What to do. Set down each record exactly. Omit the pictures.

Data provided.
= = = =
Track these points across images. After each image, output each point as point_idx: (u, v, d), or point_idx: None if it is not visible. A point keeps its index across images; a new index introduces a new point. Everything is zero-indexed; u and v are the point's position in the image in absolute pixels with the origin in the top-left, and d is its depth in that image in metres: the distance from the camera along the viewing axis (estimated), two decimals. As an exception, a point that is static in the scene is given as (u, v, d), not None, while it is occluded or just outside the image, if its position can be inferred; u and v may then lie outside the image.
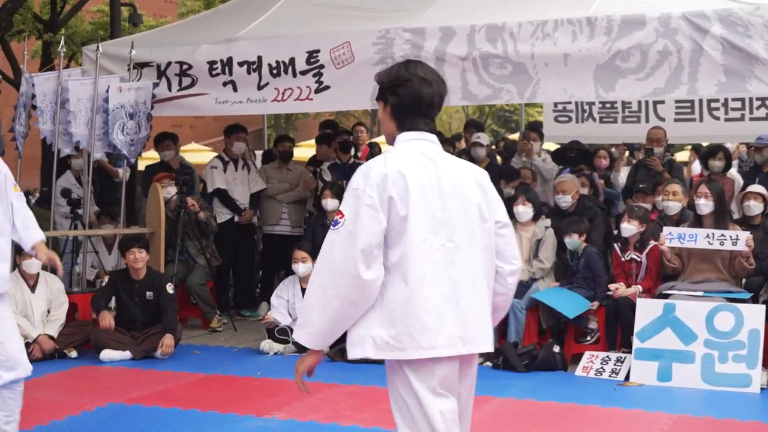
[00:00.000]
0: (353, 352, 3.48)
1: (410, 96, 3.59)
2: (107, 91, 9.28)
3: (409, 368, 3.43)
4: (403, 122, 3.63)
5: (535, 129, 12.21)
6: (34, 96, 9.34)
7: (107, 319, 8.23)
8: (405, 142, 3.61)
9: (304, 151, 13.68)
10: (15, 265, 8.40)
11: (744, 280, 7.62)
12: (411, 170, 3.48)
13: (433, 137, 3.65)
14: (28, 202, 6.19)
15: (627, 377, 7.38)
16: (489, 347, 3.60)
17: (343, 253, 3.40)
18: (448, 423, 3.45)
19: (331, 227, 3.48)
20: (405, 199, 3.42)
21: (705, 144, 12.13)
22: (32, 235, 5.53)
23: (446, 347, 3.43)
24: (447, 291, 3.47)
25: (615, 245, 8.22)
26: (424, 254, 3.45)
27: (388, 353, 3.43)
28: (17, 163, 10.06)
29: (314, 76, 9.07)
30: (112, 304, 8.56)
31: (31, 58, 15.13)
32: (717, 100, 12.21)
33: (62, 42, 11.21)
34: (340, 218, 3.45)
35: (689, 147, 16.55)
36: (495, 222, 3.65)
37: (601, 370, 7.56)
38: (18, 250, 8.41)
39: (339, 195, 9.19)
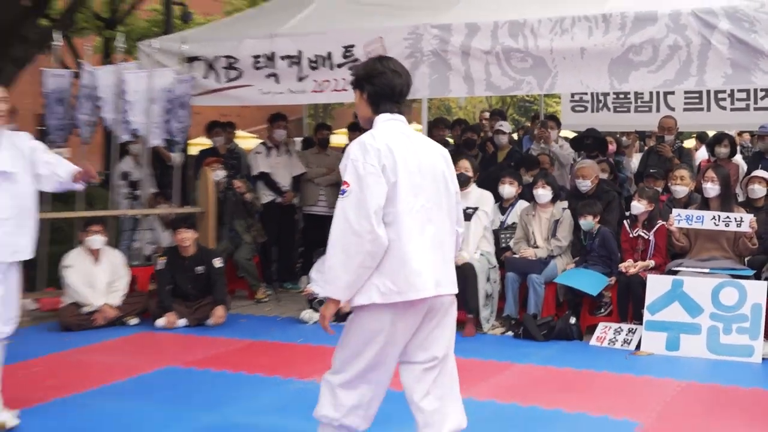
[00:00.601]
0: (360, 299, 3.77)
1: (384, 86, 3.95)
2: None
3: (396, 310, 3.78)
4: (378, 107, 3.97)
5: (553, 118, 12.19)
6: (95, 88, 9.41)
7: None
8: (384, 122, 3.95)
9: (340, 137, 13.66)
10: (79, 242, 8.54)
11: (747, 259, 7.58)
12: (396, 145, 3.82)
13: (403, 118, 4.01)
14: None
15: (638, 347, 7.37)
16: (455, 290, 4.05)
17: (357, 215, 3.68)
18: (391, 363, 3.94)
19: (340, 196, 3.78)
20: (394, 168, 3.75)
21: (711, 132, 12.04)
22: (67, 167, 5.67)
23: (430, 290, 3.81)
24: (427, 244, 3.83)
25: (624, 222, 8.19)
26: (409, 215, 3.78)
27: (390, 297, 3.74)
28: (81, 149, 10.17)
29: (350, 68, 9.07)
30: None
31: (92, 53, 15.23)
32: (723, 91, 12.10)
33: (121, 38, 11.29)
34: (347, 187, 3.75)
35: (695, 135, 16.44)
36: (455, 192, 4.06)
37: (614, 340, 7.55)
38: (85, 226, 8.53)
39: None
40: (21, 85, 12.17)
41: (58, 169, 5.60)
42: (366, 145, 3.78)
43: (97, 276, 8.47)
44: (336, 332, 3.91)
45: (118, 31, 17.44)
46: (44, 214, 9.09)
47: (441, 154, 4.05)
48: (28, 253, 5.50)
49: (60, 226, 10.09)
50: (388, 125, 3.93)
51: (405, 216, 3.77)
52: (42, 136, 9.35)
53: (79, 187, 5.91)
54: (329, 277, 3.84)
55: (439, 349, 3.99)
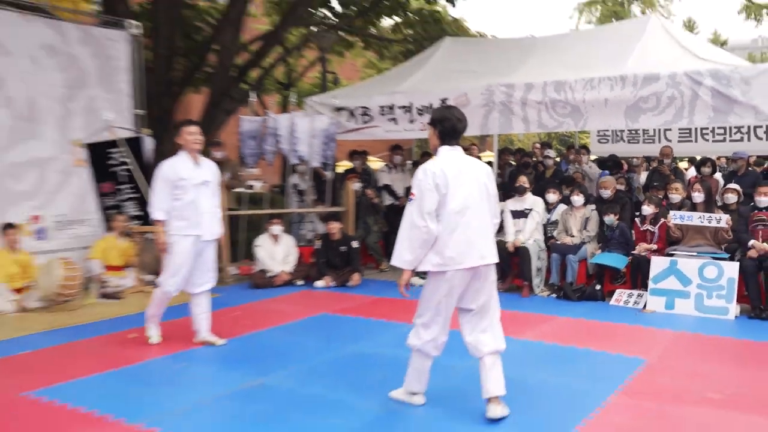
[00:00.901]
= = = =
Output of the exercise.
Track these points across images. After each image, output each point as point_idx: (u, v, d), or point_idx: None if it is not visible. A point keeps its index across images; a new index introduces a new point. Everything is zero-indexed; u and v are the point's position in the image in absolute pixels with the origin in the top-left, and d is its depth in that image in metres: the distance from the camera along the viewing axis (estimated), two decimals. As an exception, a point that is static in the scene is given as (u, v, d), not None, while it is occluded or just outside the image, if its position can be inferred; u and v may then lie outside the image.
[00:00.000]
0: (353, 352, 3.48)
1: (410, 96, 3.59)
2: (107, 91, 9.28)
3: (409, 368, 3.43)
4: (403, 122, 3.63)
5: (535, 129, 12.21)
6: (34, 96, 9.34)
7: (107, 319, 8.23)
8: (405, 142, 3.61)
9: (304, 151, 13.68)
10: (15, 265, 8.40)
11: (744, 280, 7.62)
12: (411, 170, 3.48)
13: (433, 137, 3.65)
14: (28, 202, 6.19)
15: (627, 377, 7.38)
16: (489, 347, 3.60)
17: (343, 253, 3.40)
18: (448, 423, 3.45)
19: (331, 227, 3.48)
20: (405, 199, 3.42)
21: (705, 144, 12.13)
22: (32, 235, 5.53)
23: (446, 347, 3.43)
24: (447, 291, 3.47)
25: (615, 245, 8.22)
26: (424, 254, 3.45)
27: (388, 353, 3.43)
28: (17, 163, 10.06)
29: (314, 76, 9.07)
30: (112, 304, 8.56)
31: (31, 58, 15.13)
32: (717, 100, 12.21)
33: (62, 42, 11.21)
34: (340, 218, 3.45)
35: (689, 147, 16.55)
36: (495, 222, 3.65)
37: (601, 370, 7.56)
38: (18, 250, 8.41)
39: (339, 195, 9.19)
[00:00.601]
0: (360, 299, 3.77)
1: (384, 86, 3.95)
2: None
3: (396, 310, 3.78)
4: (378, 107, 3.97)
5: (553, 118, 12.19)
6: (95, 88, 9.41)
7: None
8: (384, 122, 3.95)
9: (340, 137, 13.66)
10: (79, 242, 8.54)
11: (747, 259, 7.58)
12: (396, 145, 3.82)
13: (403, 118, 4.01)
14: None
15: (638, 347, 7.37)
16: (455, 290, 4.05)
17: (357, 215, 3.68)
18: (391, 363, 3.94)
19: (340, 196, 3.78)
20: (394, 168, 3.75)
21: (711, 132, 12.04)
22: (67, 167, 5.67)
23: (430, 290, 3.81)
24: (427, 244, 3.83)
25: (624, 222, 8.19)
26: (409, 215, 3.78)
27: (390, 297, 3.74)
28: (81, 149, 10.17)
29: (350, 68, 9.07)
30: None
31: (92, 53, 15.23)
32: (723, 91, 12.10)
33: (121, 38, 11.29)
34: (347, 187, 3.75)
35: (695, 135, 16.44)
36: (455, 192, 4.06)
37: (614, 340, 7.55)
38: (85, 226, 8.53)
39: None
40: (21, 85, 12.17)
41: (58, 169, 5.60)
42: (366, 145, 3.78)
43: (97, 276, 8.47)
44: (336, 332, 3.91)
45: (118, 31, 17.44)
46: (44, 214, 9.09)
47: (441, 154, 4.05)
48: (28, 253, 5.50)
49: (60, 226, 10.09)
50: (388, 125, 3.93)
51: (405, 216, 3.77)
52: (42, 136, 9.35)
53: (79, 187, 5.91)
54: (329, 277, 3.84)
55: (439, 349, 3.99)
[00:00.901]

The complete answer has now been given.